Armenia confirmed and hailed Cavusoglu’s statement on Tuesday morning. The Foreign Ministry spokesman, Vahan Hunanian, said “the Armenian side also will appoint a special representative for the dialogue.”

“Armenia has always been and remains ready for a process normalizing relations with Turkey without preconditions,” Hunanian said in written comments to the media.

Armenia - The Foreign Ministry new building in Yerevan.
Armenia - The Foreign Ministry new building in Yerevan.

Ankara has for decades refused to establish diplomatic relations with Yerevan and kept the Turkish-Armenian border closed out of solidarity with Azerbaijan. It provided decisive military support to Baku during last year’s Armenian-Azerbaijani war over Nagorno-Karabakh.

In August this year, Prime Minister Nikol Pashinian spoke of “positive signals” sent by the Turks, saying that his government is ready to reciprocate them. Turkish President Recep Tayyip Erdogan said afterwards that Pashinian has offered to meet with him.

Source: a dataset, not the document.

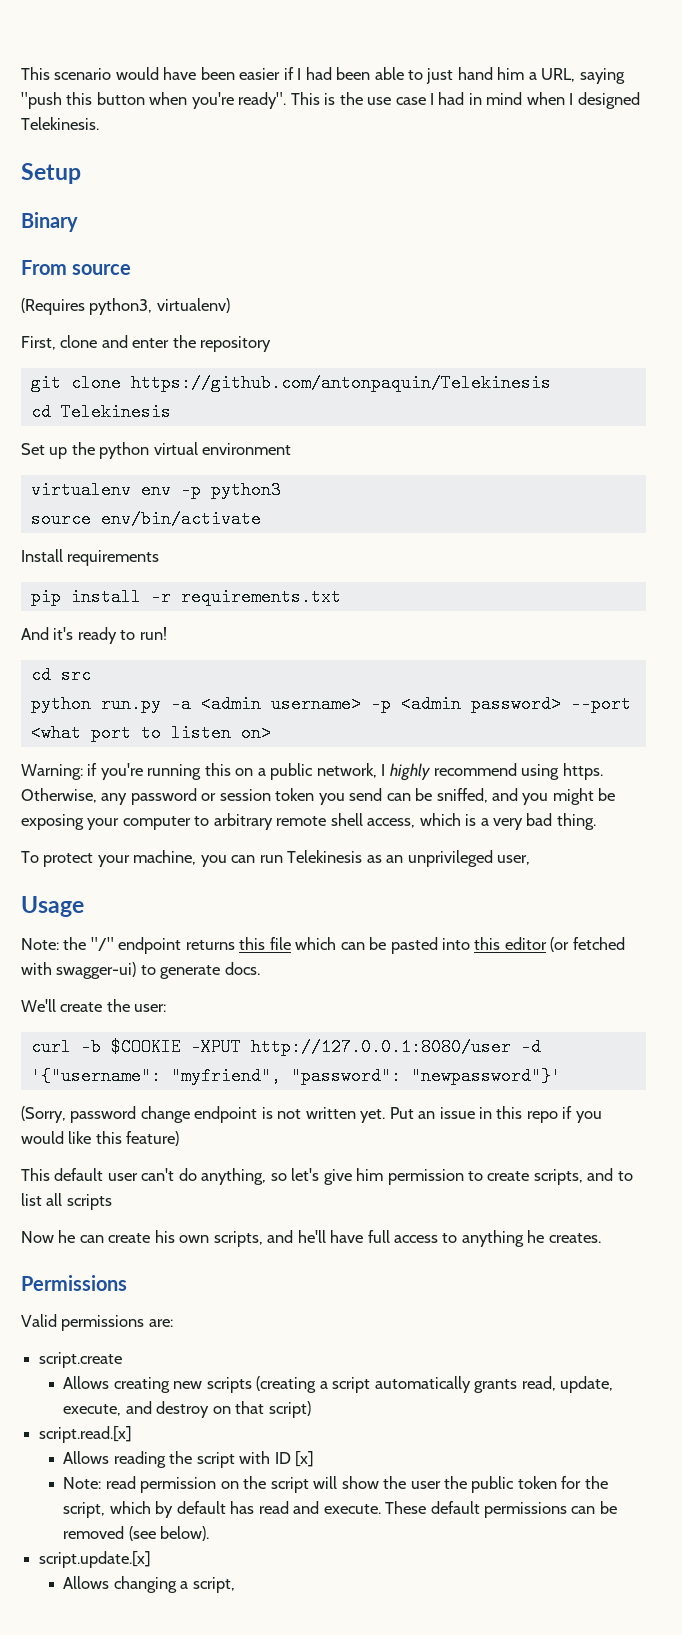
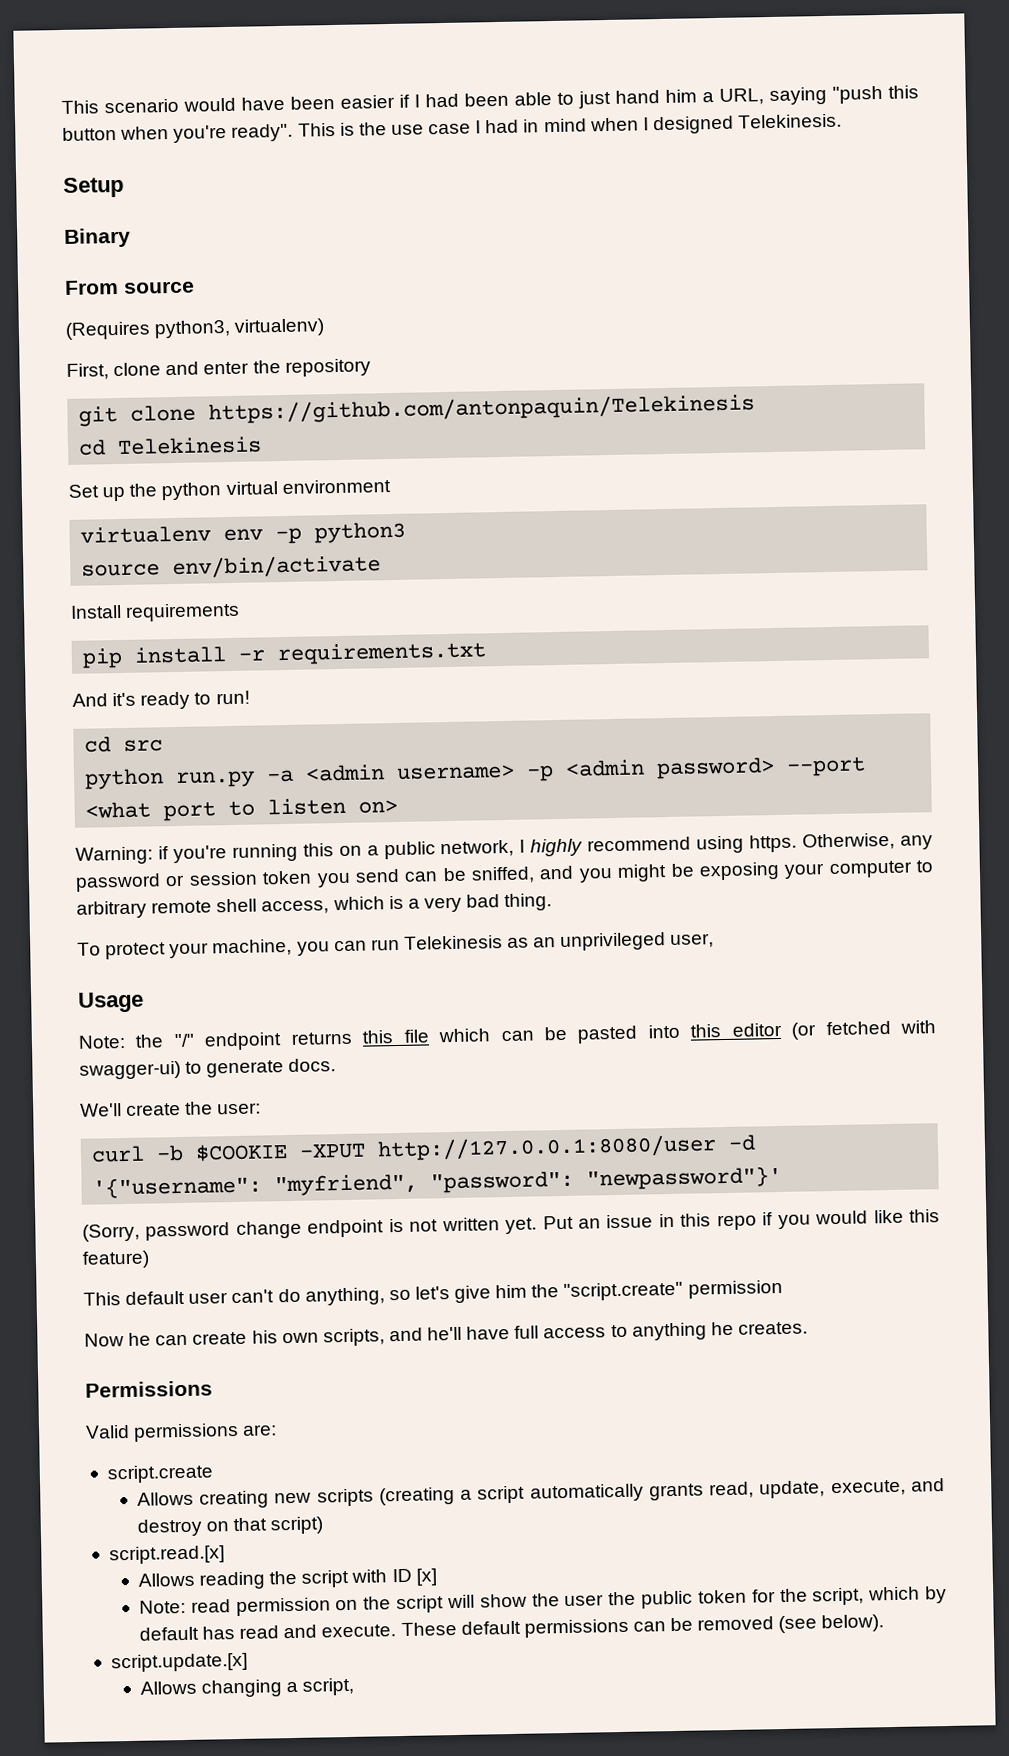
[387,1168,633,1185] [21,1193,112,1210] permission to create scripts, and to list all scripts -> [531,1279,783,1301] the "script.create" permission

Erdogan appeared to make such a meeting conditional on Armenia agreeing to open a transport corridor that would connect Azerbaijan to its Nakhichevan exclave. He also cited Azerbaijan’s demands for a formal Armenian recognition of Azerbaijani sovereignty over Karabakh.

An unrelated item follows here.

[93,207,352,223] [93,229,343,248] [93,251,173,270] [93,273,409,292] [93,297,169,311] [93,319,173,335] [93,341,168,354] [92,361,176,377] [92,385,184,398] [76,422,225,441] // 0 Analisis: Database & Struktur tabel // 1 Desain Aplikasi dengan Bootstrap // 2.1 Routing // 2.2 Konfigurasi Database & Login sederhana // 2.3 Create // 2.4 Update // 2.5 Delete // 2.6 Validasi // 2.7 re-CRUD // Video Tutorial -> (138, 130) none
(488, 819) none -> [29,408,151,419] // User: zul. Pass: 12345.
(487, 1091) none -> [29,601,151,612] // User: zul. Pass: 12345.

Cavusoglu made clear later in September that Turkey will continue to coordinate its policy on Armenia with Azerbaijan. “We decide together, we take steps together,” he said.

Turkish President Tayyip Erdogan (L) meets with Azerbaijani President Ilham Aliyev in Nagorno-Karabakh, June 15, 2021
Turkish President Tayyip Erdogan (L) meets with Azerbaijani President Ilham Aliyev in Nagorno-Karabakh, June 15, 2021

Armenian Foreign Minister Ararat Mirzoyan complained last month about “new preconditions” set by Ankara. “Among them is a ‘corridor’ connecting Azerbaijan and Nakhichevan,” he told the French daily Le Figaro.

Eduard Aghajanian, the chairman of the Armenian parliament committee on foreign relations, said on Tuesday that the two sides announced plans for normalization talks as a result of a “process that started at some point.” He shed no light on that process.

“This doesn’t mean that Armenia is renouncing its key national interests,” Aghajanian told reporters. “We believe that it is in Armenia’s interests to establish diplomatic relations with Turkey.”

The main opposition Hayastan alliance dismissed these assurances. “It is evident that Turkey and Azerbaijan are now trying to clinch everything from a weakened Armenia and its government willy-nilly serving their interests,” said Artsvik Minasian, a senior Hayastan lawmaker.

Hayastan and other opposition groups denounced earlier what they see as Pashinian’s secret overtures to Erdogan. They said that Pashinian is ready to make more unilateral concessions to Ankara and Baku.